Exercise requirements:
Copy the items word for word from their first line through the line that contains "zu können und", including that line.

++++++++++

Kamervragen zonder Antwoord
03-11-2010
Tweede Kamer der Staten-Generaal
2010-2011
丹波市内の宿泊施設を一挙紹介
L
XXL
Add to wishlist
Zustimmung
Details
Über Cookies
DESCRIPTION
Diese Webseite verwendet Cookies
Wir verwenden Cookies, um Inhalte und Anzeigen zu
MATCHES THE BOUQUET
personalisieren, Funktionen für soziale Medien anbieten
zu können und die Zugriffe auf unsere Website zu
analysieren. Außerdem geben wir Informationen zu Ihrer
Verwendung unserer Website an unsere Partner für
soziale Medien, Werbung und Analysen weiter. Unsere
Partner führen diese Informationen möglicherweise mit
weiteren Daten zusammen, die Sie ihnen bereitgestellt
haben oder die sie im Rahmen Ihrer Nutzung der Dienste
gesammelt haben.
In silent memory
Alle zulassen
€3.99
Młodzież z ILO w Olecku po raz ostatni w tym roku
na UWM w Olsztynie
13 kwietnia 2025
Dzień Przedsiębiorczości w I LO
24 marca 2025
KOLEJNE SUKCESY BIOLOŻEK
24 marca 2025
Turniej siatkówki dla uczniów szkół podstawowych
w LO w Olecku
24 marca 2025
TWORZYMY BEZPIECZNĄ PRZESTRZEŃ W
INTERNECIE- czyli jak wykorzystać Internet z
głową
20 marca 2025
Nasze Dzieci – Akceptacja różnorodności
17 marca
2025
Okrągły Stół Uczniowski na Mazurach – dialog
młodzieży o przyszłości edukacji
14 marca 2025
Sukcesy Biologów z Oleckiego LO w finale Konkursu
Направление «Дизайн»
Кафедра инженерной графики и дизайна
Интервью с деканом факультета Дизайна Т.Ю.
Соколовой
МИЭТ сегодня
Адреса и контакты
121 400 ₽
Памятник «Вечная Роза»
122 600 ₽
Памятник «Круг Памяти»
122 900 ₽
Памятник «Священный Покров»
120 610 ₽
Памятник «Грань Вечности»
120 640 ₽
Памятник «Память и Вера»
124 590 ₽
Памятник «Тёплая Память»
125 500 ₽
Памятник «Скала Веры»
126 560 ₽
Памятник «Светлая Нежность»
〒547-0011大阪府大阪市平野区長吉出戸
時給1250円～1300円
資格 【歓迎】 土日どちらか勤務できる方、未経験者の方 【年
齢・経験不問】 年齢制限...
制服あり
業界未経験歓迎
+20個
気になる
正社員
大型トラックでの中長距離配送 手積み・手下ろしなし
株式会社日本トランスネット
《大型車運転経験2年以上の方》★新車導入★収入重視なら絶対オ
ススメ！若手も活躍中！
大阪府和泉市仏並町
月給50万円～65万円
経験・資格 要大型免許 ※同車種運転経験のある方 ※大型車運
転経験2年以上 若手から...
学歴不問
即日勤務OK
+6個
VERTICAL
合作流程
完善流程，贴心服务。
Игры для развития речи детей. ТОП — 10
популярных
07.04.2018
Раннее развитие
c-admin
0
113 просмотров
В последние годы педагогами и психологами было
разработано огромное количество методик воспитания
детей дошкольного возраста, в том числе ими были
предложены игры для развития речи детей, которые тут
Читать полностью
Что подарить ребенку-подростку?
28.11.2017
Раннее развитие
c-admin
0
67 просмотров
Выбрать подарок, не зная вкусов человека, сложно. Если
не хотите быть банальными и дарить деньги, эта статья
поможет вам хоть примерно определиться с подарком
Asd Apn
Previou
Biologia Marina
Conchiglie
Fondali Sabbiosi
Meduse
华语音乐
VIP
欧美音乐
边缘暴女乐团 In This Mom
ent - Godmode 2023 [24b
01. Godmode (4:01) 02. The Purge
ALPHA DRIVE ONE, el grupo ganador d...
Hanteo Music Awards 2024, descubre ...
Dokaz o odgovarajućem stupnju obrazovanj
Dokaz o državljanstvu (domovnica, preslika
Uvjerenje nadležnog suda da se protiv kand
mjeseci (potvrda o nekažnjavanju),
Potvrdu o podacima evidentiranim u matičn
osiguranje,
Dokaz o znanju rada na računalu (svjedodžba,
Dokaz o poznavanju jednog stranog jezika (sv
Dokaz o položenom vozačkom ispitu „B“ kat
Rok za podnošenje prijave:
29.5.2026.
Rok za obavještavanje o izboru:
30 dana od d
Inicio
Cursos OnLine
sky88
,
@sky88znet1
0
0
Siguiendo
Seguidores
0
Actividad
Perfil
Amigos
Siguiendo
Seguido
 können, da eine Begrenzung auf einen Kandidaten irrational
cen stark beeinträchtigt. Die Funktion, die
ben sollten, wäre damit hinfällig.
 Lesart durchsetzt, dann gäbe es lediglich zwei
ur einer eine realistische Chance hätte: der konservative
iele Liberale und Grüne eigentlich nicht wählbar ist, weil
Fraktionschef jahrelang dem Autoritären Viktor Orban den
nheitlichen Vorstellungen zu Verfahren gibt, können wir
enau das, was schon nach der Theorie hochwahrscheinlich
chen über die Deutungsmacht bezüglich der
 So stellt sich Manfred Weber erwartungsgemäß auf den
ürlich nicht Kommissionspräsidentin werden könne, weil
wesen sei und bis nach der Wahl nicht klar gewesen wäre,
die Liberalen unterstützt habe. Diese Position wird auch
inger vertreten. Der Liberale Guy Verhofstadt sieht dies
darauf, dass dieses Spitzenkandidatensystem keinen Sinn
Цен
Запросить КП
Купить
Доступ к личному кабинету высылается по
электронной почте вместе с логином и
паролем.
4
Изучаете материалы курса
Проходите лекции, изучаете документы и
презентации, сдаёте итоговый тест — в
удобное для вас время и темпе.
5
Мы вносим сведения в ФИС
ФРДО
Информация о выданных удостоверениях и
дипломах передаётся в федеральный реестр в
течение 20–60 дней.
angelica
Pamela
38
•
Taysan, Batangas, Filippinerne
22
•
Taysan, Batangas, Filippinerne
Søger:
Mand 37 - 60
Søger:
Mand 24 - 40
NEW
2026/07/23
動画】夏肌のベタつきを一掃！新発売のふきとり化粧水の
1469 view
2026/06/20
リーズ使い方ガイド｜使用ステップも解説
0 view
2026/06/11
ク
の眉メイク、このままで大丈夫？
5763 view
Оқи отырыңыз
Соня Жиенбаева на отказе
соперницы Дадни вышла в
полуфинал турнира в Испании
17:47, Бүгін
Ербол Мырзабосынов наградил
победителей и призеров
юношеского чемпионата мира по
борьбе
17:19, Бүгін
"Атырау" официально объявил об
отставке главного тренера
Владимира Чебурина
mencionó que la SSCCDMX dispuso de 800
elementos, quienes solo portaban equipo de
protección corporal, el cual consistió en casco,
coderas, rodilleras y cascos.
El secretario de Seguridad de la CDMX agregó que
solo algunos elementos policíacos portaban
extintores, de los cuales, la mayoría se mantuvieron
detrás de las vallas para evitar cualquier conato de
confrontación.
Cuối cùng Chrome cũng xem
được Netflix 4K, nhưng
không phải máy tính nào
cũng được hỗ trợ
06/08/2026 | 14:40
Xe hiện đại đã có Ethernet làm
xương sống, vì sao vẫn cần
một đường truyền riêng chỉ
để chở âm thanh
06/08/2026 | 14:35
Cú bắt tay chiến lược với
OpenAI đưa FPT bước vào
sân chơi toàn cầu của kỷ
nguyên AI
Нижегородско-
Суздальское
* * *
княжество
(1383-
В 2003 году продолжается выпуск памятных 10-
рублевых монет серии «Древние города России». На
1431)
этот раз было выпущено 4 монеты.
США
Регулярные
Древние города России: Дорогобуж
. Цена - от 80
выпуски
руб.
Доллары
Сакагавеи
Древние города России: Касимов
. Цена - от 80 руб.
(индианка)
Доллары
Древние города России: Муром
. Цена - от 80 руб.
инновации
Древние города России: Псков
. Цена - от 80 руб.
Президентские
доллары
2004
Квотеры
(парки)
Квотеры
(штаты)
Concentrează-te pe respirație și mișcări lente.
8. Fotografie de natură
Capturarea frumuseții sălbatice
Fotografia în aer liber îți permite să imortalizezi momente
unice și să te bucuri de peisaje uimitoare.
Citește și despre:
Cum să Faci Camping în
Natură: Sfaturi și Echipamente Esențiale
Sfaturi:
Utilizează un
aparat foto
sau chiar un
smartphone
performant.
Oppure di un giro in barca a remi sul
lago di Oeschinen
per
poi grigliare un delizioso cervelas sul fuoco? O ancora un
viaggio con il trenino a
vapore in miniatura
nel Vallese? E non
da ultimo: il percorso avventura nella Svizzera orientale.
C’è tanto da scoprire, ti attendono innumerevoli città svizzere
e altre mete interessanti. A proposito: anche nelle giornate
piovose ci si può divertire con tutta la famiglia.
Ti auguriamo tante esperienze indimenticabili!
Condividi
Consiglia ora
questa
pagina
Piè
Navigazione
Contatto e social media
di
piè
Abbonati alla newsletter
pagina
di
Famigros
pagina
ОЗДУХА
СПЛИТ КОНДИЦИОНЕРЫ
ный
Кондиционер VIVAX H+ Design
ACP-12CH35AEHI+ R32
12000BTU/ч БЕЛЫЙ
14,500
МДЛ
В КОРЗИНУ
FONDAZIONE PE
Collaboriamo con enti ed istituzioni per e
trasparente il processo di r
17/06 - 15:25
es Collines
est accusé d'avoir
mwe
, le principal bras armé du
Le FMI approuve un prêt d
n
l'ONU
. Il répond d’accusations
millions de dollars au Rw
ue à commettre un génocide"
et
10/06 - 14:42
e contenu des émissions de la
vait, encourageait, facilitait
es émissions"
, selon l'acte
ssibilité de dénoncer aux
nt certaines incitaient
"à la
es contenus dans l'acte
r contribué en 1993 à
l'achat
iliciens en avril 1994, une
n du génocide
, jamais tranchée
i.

++++++++++

Worked solution:
Kamervragen zonder Antwoord
03-11-2010
Tweede Kamer der Staten-Generaal
2010-2011
丹波市内の宿泊施設を一挙紹介
L
XXL
Add to wishlist
Zustimmung
Details
Über Cookies
DESCRIPTION
Diese Webseite verwendet Cookies
Wir verwenden Cookies, um Inhalte und Anzeigen zu
MATCHES THE BOUQUET
personalisieren, Funktionen für soziale Medien anbieten
zu können und die Zugriffe auf unsere Website zu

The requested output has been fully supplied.